→ The task
Put the lines of the records into a Markdown table with the columns Row and Line, giving each line a row number and leaving out blank lines. Begin at the line that contains "Accumsan ridiculus suspendisse" and stop after the line that contains "sociosqu. Nec felis".

(Saved data entries)
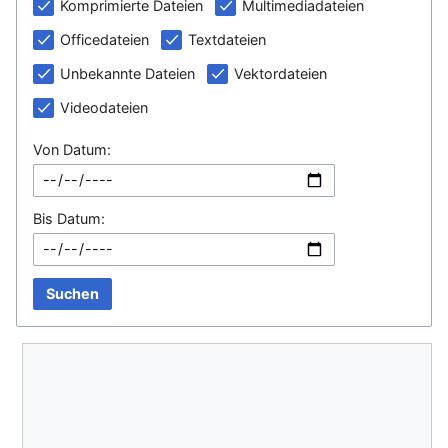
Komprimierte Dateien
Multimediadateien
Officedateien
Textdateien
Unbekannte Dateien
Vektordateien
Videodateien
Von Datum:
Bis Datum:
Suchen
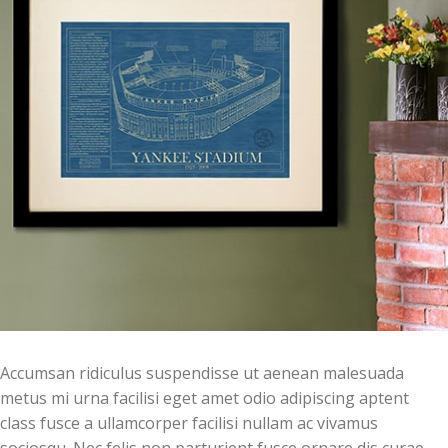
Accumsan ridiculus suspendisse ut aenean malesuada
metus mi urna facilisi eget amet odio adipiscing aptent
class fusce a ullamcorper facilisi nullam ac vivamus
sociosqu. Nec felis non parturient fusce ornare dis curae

* * *

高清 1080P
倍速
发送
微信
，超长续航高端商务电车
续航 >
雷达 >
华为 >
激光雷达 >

→ Solution for this problem
| Row | Line |
|---|---|
| 1 | Accumsan ridiculus suspendisse ut aenean malesuada |
| 2 | metus mi urna facilisi eget amet odio adipiscing aptent |
| 3 | class fusce a ullamcorper facilisi nullam ac vivamus |
| 4 | sociosqu. Nec felis non parturient fusce ornare dis curae |